Frozen funds push for redemptions thaw
The Federal Government will face renewed pressure to inject new flexibility into bank guarantee arrangements in the face of the Australian financial services industry having started 2009 in the unprecedented position of having more than 70 funds in which redemptions remain frozen.
The chief executive of the Investment and Financial Services Association (IFSA), Richard Gilbert, acknowledged the high number of funds in which redemptions remain frozen represents an unfortunate way to start the New Year, but argued the situation had been stabilising.
He said the majority of funds affected were in the mortgage trust sector and pointed to the fact that a number of those funds had moved to assist investors by switching to quarterly redemptions.

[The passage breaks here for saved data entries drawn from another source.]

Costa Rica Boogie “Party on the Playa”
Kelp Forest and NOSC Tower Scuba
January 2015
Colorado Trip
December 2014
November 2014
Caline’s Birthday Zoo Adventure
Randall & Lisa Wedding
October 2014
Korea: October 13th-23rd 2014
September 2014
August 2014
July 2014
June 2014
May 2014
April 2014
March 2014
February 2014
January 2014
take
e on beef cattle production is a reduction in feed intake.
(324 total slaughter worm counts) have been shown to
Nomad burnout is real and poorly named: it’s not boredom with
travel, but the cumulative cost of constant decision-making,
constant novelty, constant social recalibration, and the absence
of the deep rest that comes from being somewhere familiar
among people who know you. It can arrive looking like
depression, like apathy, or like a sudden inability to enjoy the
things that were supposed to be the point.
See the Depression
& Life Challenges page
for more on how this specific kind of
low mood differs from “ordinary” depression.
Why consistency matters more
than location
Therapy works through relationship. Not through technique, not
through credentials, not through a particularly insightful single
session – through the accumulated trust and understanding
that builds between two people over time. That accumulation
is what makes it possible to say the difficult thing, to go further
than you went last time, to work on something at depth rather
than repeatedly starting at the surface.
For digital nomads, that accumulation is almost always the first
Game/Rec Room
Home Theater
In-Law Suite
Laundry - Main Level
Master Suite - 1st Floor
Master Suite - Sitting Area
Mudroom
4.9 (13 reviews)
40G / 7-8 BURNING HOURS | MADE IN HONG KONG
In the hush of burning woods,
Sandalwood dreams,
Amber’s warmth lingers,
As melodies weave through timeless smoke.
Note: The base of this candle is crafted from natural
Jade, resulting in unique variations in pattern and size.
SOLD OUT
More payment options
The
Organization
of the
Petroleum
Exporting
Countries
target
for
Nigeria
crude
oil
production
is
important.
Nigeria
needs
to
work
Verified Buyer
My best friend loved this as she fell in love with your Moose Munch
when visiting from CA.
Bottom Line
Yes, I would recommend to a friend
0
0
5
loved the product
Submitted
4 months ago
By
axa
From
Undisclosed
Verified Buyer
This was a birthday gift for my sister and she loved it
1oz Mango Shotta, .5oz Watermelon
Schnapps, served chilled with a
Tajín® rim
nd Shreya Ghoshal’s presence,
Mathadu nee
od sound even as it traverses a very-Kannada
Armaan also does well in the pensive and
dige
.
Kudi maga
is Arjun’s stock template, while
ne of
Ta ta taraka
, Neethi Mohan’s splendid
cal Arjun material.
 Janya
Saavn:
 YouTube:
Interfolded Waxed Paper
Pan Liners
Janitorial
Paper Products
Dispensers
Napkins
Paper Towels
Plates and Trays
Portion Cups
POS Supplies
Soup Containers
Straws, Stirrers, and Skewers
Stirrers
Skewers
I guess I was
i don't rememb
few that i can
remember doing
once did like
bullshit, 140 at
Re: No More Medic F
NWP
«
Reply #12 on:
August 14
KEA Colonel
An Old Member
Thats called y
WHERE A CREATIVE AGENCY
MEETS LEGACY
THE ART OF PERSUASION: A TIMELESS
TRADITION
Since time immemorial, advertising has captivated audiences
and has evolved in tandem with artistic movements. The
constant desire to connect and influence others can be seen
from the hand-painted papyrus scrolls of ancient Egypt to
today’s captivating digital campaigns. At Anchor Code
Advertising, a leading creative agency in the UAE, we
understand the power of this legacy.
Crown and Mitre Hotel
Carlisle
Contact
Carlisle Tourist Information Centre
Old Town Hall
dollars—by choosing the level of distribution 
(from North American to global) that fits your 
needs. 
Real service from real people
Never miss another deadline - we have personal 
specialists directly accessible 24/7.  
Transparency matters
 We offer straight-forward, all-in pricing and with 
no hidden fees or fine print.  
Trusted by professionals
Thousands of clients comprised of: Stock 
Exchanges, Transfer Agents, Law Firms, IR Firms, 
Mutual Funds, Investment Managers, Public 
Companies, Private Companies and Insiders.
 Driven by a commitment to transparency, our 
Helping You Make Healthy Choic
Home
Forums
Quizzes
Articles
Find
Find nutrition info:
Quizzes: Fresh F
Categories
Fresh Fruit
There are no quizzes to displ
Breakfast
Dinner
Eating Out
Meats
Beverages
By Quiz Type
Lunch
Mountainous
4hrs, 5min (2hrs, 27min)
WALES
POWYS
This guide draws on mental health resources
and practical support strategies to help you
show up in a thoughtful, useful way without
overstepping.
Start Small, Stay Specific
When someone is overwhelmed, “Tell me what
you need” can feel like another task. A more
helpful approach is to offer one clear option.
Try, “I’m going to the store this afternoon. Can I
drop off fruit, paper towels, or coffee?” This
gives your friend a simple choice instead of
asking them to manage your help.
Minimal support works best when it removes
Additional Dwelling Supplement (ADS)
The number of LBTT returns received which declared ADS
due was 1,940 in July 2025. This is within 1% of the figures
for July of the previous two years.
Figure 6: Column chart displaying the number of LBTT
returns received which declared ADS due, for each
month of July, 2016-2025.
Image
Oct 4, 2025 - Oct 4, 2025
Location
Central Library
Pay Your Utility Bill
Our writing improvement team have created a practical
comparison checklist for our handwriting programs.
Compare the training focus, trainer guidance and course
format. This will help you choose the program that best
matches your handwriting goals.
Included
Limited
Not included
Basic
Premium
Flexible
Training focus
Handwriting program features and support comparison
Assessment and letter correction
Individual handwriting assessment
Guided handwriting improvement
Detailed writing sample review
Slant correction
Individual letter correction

“The industry is not being inundated with complaints or enquiries and I believe, for many people, mortgage fund exposure was just one facet of a broader investment portfolio,” he said.
Gilbert also said IFSA was continuing to lobby the Federal Government with a view to injecting more flexibility into its bank guarantee regime.
It was the bank guarantee that placed liquidity pressure on mortgage funds as, in the so-called ‘dash for cash’, many retail people sought to redeem their investments and shift them to ‘government guaranteed’ bank products.
According to data compiled by ratings house Morningstar, 71 funds have frozen redemptions, although a number had moved to allow quarterly arrangements.
Commenting on the impact on institutional investors such as superannuation funds, Mercer Human Resources Consulting worldwide partner Russell Mason said the situation had created liquidity issues and made funds more reliant on the superannuation guarantee inflows.
“What is concerning is that there appears to be a number of managers who are simply not making great speed in terms of altering their redemption positions,” he said.
Mason said the problem was undoubtedly more pressing for retail investors with exposure to mortgage funds.
“How do you retire if you can’t redeem your money?”
The deputy managing director of Frontier Investment Consulting, Kristian Fok, said it was a question of whether investors regarded their exposure to particular funds as being liquid or illiquid.
He said if superannuation funds were prepared to regard the investments as illiquid and were prepared to hold them to maturity then they might obtain the original value of their investments.